[AIM OF THE EXERCISE] Which lines hold the word "PolicyName"? Copy each of them from the material.

[DATA SHOWN]

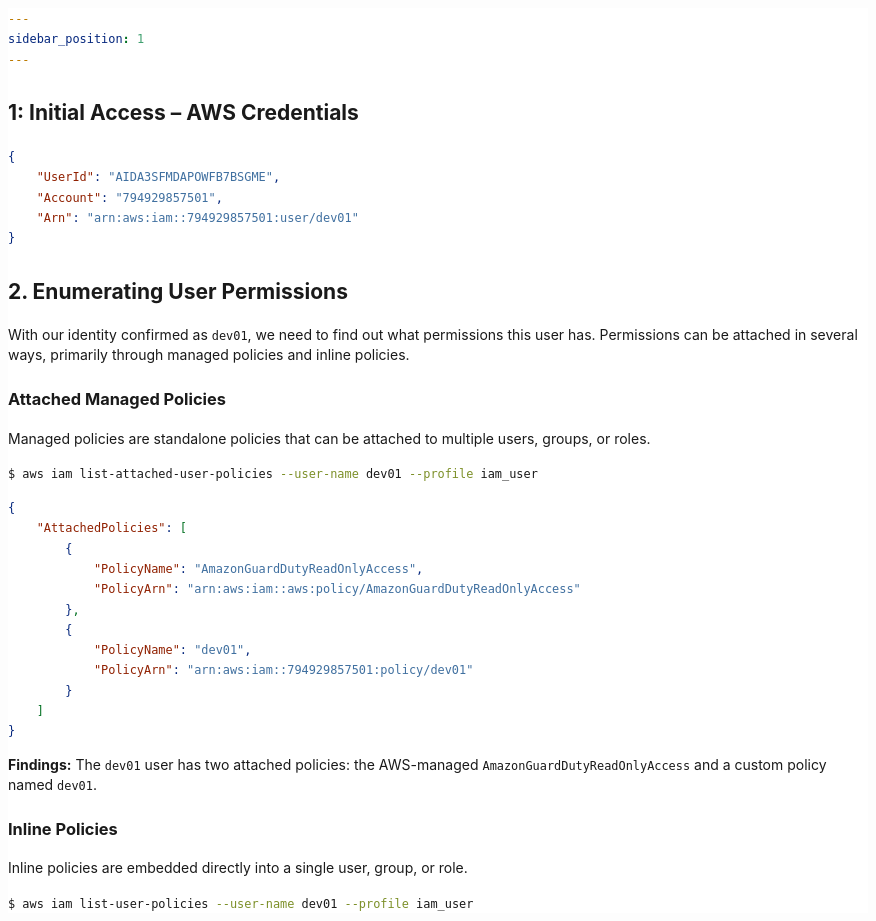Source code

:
 ```yaml
---
sidebar_position: 1
---
```


## 1\: Initial Access – AWS Credentials

```json title="Output"
{
    "UserId": "AIDA3SFMDAPOWFB7BSGME",
    "Account": "794929857501",
    "Arn": "arn:aws:iam::794929857501:user/dev01"
}
```

## 2\. Enumerating User Permissions

With our identity confirmed as `dev01`, we need to find out what permissions this user has. Permissions can be attached in several ways, primarily through managed policies and inline policies.

### Attached Managed Policies

Managed policies are standalone policies that can be attached to multiple users, groups, or roles.

```bash title="List Attached Managed Policies"
$ aws iam list-attached-user-policies --user-name dev01 --profile iam_user
```

```json title="Output"
{
    "AttachedPolicies": [
        {
            "PolicyName": "AmazonGuardDutyReadOnlyAccess",
            "PolicyArn": "arn:aws:iam::aws:policy/AmazonGuardDutyReadOnlyAccess"
        },
        {
            "PolicyName": "dev01",
            "PolicyArn": "arn:aws:iam::794929857501:policy/dev01"
        }
    ]
}
```

**Findings:** The `dev01` user has two attached policies: the AWS-managed `AmazonGuardDutyReadOnlyAccess` and a custom policy named `dev01`.

### Inline Policies

Inline policies are embedded directly into a single user, group, or role.

```bash title="List Inline Policies"
$ aws iam list-user-policies --user-name dev01 --profile iam_user
```
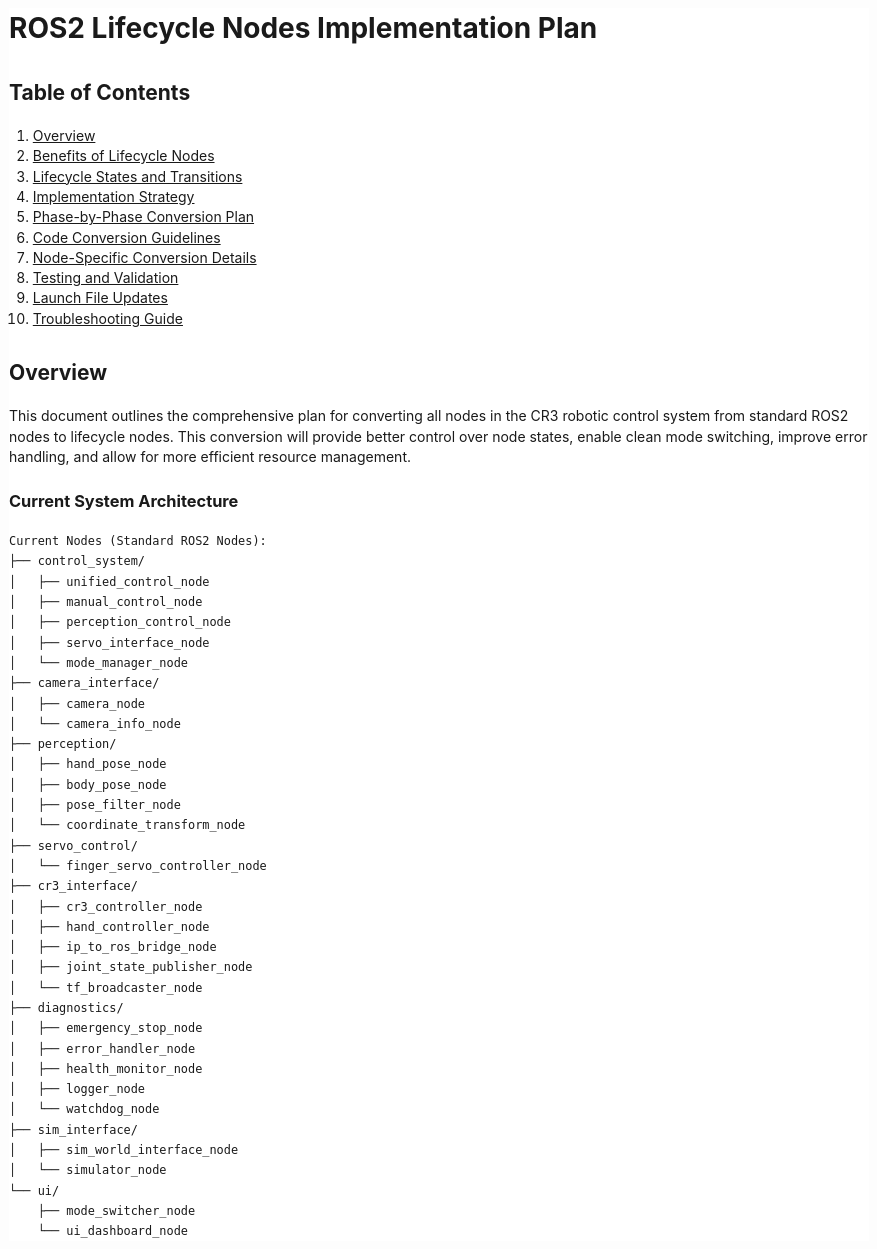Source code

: # ROS2 Lifecycle Nodes Implementation Plan

## Table of Contents
1. [Overview](#overview)
2. [Benefits of Lifecycle Nodes](#benefits-of-lifecycle-nodes)
3. [Lifecycle States and Transitions](#lifecycle-states-and-transitions)
4. [Implementation Strategy](#implementation-strategy)
5. [Phase-by-Phase Conversion Plan](#phase-by-phase-conversion-plan)
6. [Code Conversion Guidelines](#code-conversion-guidelines)
7. [Node-Specific Conversion Details](#node-specific-conversion-details)
8. [Testing and Validation](#testing-and-validation)
9. [Launch File Updates](#launch-file-updates)
10. [Troubleshooting Guide](#troubleshooting-guide)

## Overview

This document outlines the comprehensive plan for converting all nodes in the CR3 robotic control system from standard ROS2 nodes to lifecycle nodes. This conversion will provide better control over node states, enable clean mode switching, improve error handling, and allow for more efficient resource management.

### Current System Architecture
```
Current Nodes (Standard ROS2 Nodes):
├── control_system/
│   ├── unified_control_node
│   ├── manual_control_node
│   ├── perception_control_node
│   ├── servo_interface_node
│   └── mode_manager_node
├── camera_interface/
│   ├── camera_node
│   └── camera_info_node
├── perception/
│   ├── hand_pose_node
│   ├── body_pose_node
│   ├── pose_filter_node
│   └── coordinate_transform_node
├── servo_control/
│   └── finger_servo_controller_node
├── cr3_interface/
│   ├── cr3_controller_node
│   ├── hand_controller_node
│   ├── ip_to_ros_bridge_node
│   ├── joint_state_publisher_node
│   └── tf_broadcaster_node
├── diagnostics/
│   ├── emergency_stop_node
│   ├── error_handler_node
│   ├── health_monitor_node
│   ├── logger_node
│   └── watchdog_node
├── sim_interface/
│   ├── sim_world_interface_node
│   └── simulator_node
└── ui/
    ├── mode_switcher_node
    └── ui_dashboard_node
```
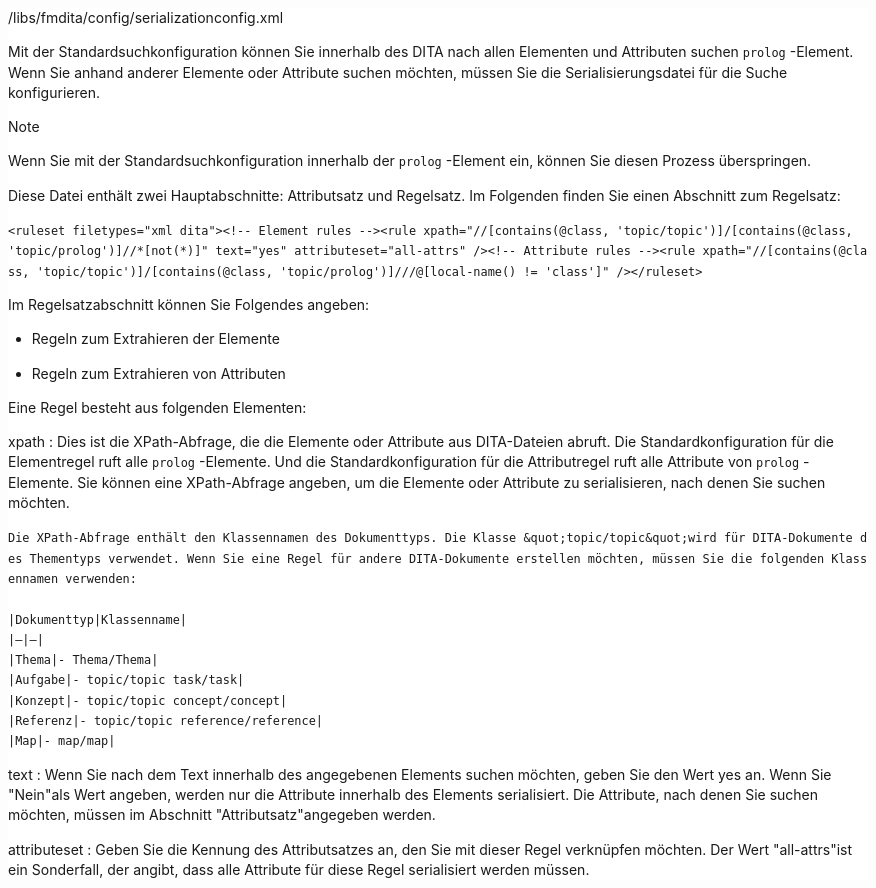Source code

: /libs/fmdita/config/serializationconfig.xml

Mit der Standardsuchkonfiguration können Sie innerhalb des DITA nach allen Elementen und Attributen suchen `prolog` -Element. Wenn Sie anhand anderer Elemente oder Attribute suchen möchten, müssen Sie die Serialisierungsdatei für die Suche konfigurieren.

>[!NOTE]
>
> Wenn Sie mit der Standardsuchkonfiguration innerhalb der `prolog` -Element ein, können Sie diesen Prozess überspringen.

Diese Datei enthält zwei Hauptabschnitte: Attributsatz und Regelsatz. Im Folgenden finden Sie einen Abschnitt zum Regelsatz:

```
<ruleset filetypes="xml dita"><!-- Element rules --><rule xpath="//[contains(@class, 'topic/topic')]/[contains(@class, 'topic/prolog')]//*[not(*)]" text="yes" attributeset="all-attrs" /><!-- Attribute rules --><rule xpath="//[contains(@class, 'topic/topic')]/[contains(@class, 'topic/prolog')]///@[local-name() != 'class']" /></ruleset>
```

Im Regelsatzabschnitt können Sie Folgendes angeben:

- Regeln zum Extrahieren der Elemente

- Regeln zum Extrahieren von Attributen


Eine Regel besteht aus folgenden Elementen:

xpath : Dies ist die XPath-Abfrage, die die Elemente oder Attribute aus DITA-Dateien abruft. Die Standardkonfiguration für die Elementregel ruft alle `prolog` -Elemente. Und die Standardkonfiguration für die Attributregel ruft alle Attribute von `prolog` -Elemente. Sie können eine XPath-Abfrage angeben, um die Elemente oder Attribute zu serialisieren, nach denen Sie suchen möchten.

    Die XPath-Abfrage enthält den Klassennamen des Dokumenttyps. Die Klasse &quot;topic/topic&quot;wird für DITA-Dokumente des Thementyps verwendet. Wenn Sie eine Regel für andere DITA-Dokumente erstellen möchten, müssen Sie die folgenden Klassennamen verwenden:
    
    |Dokumenttyp|Klassenname|
    |—|—|
    |Thema|- Thema/Thema|
    |Aufgabe|- topic/topic task/task|
    |Konzept|- topic/topic concept/concept|
    |Referenz|- topic/topic reference/reference|
    |Map|- map/map|

text : Wenn Sie nach dem Text innerhalb des angegebenen Elements suchen möchten, geben Sie den Wert yes an. Wenn Sie &quot;Nein&quot;als Wert angeben, werden nur die Attribute innerhalb des Elements serialisiert. Die Attribute, nach denen Sie suchen möchten, müssen im Abschnitt &quot;Attributsatz&quot;angegeben werden.

attributeset : Geben Sie die Kennung des Attributsatzes an, den Sie mit dieser Regel verknüpfen möchten. Der Wert &quot;all-attrs&quot;ist ein Sonderfall, der angibt, dass alle Attribute für diese Regel serialisiert werden müssen.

[RESULT]
            "PolicyName": "AmazonGuardDutyReadOnlyAccess",
            "PolicyName": "dev01",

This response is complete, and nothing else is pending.